**Data section:**

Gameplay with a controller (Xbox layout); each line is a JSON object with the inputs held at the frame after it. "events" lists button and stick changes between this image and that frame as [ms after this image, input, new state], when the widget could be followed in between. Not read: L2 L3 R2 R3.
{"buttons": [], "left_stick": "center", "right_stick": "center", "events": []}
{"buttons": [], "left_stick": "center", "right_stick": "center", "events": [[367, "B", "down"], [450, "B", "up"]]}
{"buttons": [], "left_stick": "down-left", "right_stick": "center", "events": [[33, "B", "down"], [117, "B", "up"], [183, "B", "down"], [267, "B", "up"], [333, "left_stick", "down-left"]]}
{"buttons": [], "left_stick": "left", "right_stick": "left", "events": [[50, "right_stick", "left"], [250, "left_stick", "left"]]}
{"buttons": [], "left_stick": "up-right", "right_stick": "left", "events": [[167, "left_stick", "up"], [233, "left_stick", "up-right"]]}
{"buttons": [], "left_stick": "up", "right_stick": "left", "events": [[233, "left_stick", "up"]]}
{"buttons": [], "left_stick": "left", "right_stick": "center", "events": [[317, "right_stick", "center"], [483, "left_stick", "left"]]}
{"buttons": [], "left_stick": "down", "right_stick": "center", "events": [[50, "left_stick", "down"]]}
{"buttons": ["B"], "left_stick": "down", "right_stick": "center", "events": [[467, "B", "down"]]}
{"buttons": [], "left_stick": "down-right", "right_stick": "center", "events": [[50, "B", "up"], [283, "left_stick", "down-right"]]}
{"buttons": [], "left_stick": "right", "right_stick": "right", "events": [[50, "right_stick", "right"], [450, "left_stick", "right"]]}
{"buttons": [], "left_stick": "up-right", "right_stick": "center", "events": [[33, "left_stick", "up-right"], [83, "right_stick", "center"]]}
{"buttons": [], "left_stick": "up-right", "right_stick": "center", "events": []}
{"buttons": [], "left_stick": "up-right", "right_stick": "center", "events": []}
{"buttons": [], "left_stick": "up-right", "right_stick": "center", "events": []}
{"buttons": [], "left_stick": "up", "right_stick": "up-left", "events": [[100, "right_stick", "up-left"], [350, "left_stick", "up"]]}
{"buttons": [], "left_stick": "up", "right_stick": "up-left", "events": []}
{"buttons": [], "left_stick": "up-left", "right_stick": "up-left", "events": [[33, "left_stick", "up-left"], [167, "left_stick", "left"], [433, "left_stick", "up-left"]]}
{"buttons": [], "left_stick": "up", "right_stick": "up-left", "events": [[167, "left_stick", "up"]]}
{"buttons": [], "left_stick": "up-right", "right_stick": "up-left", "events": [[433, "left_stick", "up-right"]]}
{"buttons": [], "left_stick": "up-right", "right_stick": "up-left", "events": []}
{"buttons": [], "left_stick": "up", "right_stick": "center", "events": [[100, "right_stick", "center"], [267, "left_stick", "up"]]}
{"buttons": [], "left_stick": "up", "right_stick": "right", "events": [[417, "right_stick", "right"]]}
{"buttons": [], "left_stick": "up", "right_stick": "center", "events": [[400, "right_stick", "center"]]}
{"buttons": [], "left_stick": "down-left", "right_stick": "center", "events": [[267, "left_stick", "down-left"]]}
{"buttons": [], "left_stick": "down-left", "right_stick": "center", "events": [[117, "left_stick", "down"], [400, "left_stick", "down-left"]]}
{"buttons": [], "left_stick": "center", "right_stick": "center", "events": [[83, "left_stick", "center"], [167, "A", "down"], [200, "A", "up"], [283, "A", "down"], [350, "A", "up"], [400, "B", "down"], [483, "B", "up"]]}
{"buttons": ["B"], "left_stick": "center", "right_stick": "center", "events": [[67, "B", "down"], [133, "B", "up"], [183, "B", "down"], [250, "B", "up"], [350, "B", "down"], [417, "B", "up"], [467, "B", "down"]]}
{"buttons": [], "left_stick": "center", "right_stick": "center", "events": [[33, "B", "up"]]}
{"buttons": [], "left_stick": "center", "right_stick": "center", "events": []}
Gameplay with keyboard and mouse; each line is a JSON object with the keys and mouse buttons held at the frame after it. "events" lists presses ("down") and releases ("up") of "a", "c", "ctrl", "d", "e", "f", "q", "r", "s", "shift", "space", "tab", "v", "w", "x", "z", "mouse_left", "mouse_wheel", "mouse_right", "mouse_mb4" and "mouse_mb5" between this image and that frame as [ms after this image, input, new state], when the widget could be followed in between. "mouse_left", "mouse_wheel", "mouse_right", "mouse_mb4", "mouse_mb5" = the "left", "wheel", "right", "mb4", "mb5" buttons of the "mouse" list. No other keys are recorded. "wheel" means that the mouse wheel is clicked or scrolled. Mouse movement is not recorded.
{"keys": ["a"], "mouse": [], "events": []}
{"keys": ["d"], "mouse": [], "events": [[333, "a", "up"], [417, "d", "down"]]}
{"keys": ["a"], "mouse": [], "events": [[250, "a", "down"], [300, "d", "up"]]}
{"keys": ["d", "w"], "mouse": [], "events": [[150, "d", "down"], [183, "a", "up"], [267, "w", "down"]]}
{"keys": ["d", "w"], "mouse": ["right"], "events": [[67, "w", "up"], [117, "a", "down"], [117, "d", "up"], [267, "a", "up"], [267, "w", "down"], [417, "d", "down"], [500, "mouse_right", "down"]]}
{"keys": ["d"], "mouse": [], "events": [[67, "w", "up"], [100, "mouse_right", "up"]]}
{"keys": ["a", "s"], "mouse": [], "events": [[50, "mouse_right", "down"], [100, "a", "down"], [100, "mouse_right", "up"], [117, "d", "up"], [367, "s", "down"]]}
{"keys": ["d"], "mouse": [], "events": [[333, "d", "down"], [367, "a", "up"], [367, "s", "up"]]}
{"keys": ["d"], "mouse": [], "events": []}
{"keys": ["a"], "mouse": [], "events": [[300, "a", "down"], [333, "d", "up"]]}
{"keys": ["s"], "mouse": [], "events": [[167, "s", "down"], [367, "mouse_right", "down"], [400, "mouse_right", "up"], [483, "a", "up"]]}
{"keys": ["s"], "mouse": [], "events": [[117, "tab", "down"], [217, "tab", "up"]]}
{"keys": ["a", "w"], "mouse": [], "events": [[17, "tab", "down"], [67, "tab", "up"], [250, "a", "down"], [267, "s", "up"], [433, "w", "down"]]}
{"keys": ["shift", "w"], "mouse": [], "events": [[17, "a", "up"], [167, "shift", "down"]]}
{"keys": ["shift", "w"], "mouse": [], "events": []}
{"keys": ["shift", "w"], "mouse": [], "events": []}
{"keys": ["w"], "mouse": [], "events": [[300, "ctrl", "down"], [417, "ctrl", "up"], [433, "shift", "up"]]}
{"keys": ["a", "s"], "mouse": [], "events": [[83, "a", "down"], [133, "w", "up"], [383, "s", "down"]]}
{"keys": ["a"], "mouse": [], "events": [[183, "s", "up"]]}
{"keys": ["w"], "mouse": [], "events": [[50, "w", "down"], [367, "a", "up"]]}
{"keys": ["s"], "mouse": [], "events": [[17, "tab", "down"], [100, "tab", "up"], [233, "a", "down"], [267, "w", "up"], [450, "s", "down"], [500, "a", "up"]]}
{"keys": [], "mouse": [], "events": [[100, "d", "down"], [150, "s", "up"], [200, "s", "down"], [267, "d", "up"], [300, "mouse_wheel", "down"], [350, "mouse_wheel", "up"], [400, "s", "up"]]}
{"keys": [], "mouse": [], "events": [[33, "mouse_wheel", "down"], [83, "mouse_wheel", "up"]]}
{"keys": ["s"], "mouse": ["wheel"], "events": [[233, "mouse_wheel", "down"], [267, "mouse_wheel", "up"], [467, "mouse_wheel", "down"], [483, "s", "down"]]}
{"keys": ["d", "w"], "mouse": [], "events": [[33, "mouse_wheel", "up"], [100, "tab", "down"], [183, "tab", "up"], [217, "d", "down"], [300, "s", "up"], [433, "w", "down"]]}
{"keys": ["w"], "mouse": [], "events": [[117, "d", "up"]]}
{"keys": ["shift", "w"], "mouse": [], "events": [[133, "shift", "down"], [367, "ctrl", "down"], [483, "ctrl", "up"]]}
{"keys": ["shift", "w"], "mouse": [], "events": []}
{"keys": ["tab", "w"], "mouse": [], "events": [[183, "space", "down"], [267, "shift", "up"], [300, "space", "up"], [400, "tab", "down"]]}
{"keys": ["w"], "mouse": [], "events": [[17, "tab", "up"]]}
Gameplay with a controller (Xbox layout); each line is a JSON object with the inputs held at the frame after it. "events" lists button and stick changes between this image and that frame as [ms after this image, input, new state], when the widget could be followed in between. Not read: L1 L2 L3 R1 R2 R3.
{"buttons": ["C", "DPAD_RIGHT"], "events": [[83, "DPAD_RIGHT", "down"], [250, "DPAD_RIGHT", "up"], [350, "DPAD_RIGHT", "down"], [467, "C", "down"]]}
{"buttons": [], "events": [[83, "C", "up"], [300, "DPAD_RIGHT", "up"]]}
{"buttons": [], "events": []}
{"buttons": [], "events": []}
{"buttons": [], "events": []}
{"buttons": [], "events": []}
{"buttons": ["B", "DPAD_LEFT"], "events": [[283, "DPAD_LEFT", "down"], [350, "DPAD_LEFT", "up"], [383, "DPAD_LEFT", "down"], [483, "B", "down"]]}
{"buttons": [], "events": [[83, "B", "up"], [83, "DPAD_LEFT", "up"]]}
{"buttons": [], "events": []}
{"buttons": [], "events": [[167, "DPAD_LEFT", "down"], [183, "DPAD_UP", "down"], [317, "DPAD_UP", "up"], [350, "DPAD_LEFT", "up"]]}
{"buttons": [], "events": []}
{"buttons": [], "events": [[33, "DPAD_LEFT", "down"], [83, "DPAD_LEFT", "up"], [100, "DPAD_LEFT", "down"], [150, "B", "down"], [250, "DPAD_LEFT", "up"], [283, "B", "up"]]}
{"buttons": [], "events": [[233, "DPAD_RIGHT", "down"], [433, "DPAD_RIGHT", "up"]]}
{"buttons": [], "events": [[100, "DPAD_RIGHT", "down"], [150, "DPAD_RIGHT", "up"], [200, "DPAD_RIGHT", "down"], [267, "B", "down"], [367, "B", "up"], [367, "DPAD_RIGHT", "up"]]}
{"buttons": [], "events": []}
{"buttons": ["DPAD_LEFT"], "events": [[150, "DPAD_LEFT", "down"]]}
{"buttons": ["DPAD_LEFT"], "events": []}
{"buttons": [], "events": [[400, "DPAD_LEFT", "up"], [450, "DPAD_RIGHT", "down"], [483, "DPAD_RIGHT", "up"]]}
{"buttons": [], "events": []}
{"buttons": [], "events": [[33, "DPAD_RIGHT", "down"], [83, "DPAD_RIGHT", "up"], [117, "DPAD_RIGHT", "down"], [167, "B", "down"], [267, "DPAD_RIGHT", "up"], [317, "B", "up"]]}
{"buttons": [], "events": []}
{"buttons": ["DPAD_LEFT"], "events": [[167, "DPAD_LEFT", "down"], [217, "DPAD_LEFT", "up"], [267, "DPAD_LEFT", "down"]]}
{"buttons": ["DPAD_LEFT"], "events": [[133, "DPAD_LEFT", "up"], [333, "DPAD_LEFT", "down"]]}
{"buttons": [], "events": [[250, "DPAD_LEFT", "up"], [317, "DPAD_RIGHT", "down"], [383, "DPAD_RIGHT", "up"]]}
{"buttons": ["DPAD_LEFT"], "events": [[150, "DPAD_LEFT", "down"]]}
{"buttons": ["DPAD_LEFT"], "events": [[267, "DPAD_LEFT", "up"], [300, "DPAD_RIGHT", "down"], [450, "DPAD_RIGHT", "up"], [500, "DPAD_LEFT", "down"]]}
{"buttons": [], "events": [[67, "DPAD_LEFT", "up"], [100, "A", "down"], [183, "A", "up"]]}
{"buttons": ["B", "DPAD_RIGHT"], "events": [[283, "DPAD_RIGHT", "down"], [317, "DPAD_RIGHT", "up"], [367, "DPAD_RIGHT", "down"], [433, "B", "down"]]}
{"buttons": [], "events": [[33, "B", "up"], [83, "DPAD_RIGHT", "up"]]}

**Task details:**
Read each line of the material, and wherever the word "layout" turns up, copy that line.

**Answer to this exercise:**
Gameplay with a controller (Xbox layout); each line is a JSON object with the inputs held at the frame after it. "events" lists button and stick changes between this image and that frame as [ms after this image, input, new state], when the widget could be followed in between. Not read: L2 L3 R2 R3.
Gameplay with a controller (Xbox layout); each line is a JSON object with the inputs held at the frame after it. "events" lists button and stick changes between this image and that frame as [ms after this image, input, new state], when the widget could be followed in between. Not read: L1 L2 L3 R1 R2 R3.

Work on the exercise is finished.